Make an exact copy of all the entries, with the pictures left out.

[Page images and extracted text]
--
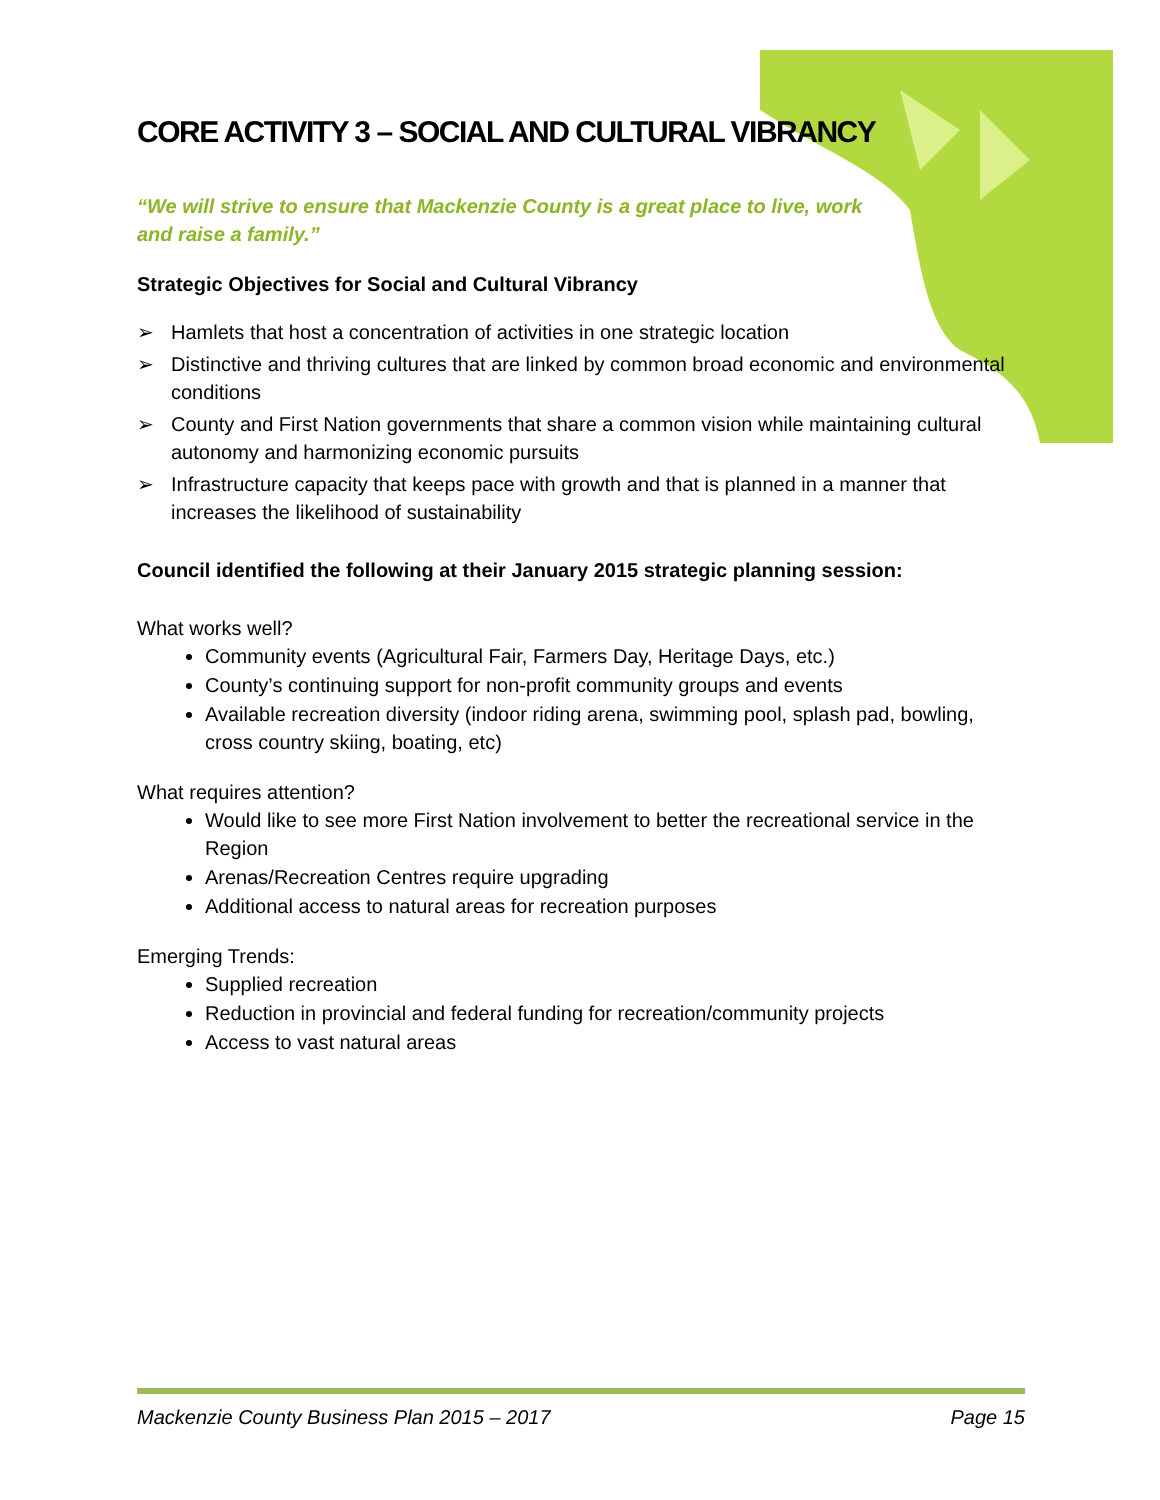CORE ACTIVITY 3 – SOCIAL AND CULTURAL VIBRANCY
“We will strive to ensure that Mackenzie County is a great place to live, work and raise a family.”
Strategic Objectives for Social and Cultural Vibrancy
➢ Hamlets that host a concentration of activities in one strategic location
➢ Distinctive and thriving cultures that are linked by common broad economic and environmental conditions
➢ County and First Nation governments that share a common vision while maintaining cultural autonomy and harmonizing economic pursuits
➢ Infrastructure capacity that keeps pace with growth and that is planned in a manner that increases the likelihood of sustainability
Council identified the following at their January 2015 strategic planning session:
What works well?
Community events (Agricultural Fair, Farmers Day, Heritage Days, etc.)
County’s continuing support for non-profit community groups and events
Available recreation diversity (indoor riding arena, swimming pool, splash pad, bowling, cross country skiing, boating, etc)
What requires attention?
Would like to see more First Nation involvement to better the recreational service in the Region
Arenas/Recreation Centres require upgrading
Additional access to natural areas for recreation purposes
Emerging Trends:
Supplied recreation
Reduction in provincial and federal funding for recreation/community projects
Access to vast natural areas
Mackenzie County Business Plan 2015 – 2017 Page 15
--
# Exercise result
CORE ACTIVITY 3 – SOCIAL AND CULTURAL VIBRANCY
“We will strive to ensure that Mackenzie County is a great place to live, work and raise a family.”
Strategic Objectives for Social and Cultural Vibrancy
➢ Hamlets that host a concentration of activities in one strategic location
➢ Distinctive and thriving cultures that are linked by common broad economic and environmental conditions
➢ County and First Nation governments that share a common vision while maintaining cultural autonomy and harmonizing economic pursuits
➢ Infrastructure capacity that keeps pace with growth and that is planned in a manner that increases the likelihood of sustainability
Council identified the following at their January 2015 strategic planning session:
What works well?
Community events (Agricultural Fair, Farmers Day, Heritage Days, etc.)
County’s continuing support for non-profit community groups and events
Available recreation diversity (indoor riding arena, swimming pool, splash pad, bowling, cross country skiing, boating, etc)
What requires attention?
Would like to see more First Nation involvement to better the recreational service in the Region
Arenas/Recreation Centres require upgrading
Additional access to natural areas for recreation purposes
Emerging Trends:
Supplied recreation
Reduction in provincial and federal funding for recreation/community projects
Access to vast natural areas
Mackenzie County Business Plan 2015 – 2017 Page 15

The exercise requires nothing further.